Da oltre vent'anni si allevano anche le api per la produzione del miele millefiori di montagna che trasformiamo nella apposita sala di smielatura che vendiamo e offriamo per le colazioni agli ospiti o nelle degustazioni. Nonostante le difficoltà che questo laborioso insetto sta vivendo negli ultimi anni, questo allevamento ci dà parecchia soddisfazione sia perché è un affascinante tema di approfondimento per le attività della fattoria didattica sia perché ci ha permesso di ottenere graditi riconoscimenti.


Allevamento


Divenute parte integrante di Malga Riondera, le due asine di razza ragusana Squaterna e Anastasia arricchiscono con la loro dolcezza e curiosità l’attività di fattoria didattica.
Simpatiche compagne sono anche le pecore Beeeatrice, Beeelen e Beeerta con cui speriamo di produrre formaggio e lana per i nostri laboratori.

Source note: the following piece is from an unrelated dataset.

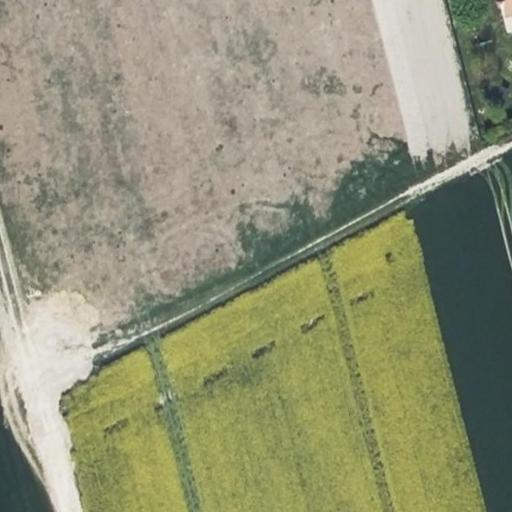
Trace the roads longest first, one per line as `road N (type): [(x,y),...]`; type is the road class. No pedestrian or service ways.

Da qualche anno abbiamo iniziato ad allevare galline per la produzione di uova che vengono vendute in azienda ed utilizzate per la produzione di pane e torte per le colazioni dell’agriturismo.


Coltivazioni


Nei mesi estivi viene realizzato un piccolo orto, coltivato in modo naturale. Inoltre, coltiviamo piccoli frutti e noci per la produzione di confetture e per il consumo fresco.
Gli ospiti dell’agriturismo potranno acquistare direttamente in azienda i nostri prodotti.


La Cura Dei Boschi


L'attività selvicolturale prevede di tagliare i boschi secondo una piano di utilizzo che si riconduce ai principi della selvicoltura naturalistica che ha visto dividere il bosco in particelle il cui taglio viene programmato in modo che il prelievo della legna sia discreto e non troppo intenso come è accaduto nel passato quando questi boschi venivano tagliati molto di frequente a raso per ottenere il carbone. I boschi che circondano la malga sono composti prevalentemente da latifoglie quali carpini, aceri, frassini e faggi che in autunno si accendono di colori meravigliosi. Inoltre, il nonno Walter, circa quarant'anni fa, aveva piantato molte piante di abete rosso, abete bianco, pino silvestre e larice che ora svettano nelle zone più fertili del bosco e arricchiscono di verde il paesaggio.
Una nota di particolare importanza è la presenza, poco distante dalla malga, di un grande acero campestre che, per le sue dimensioni, è stato inserito nel catasto delle piante monumentali del Trentino.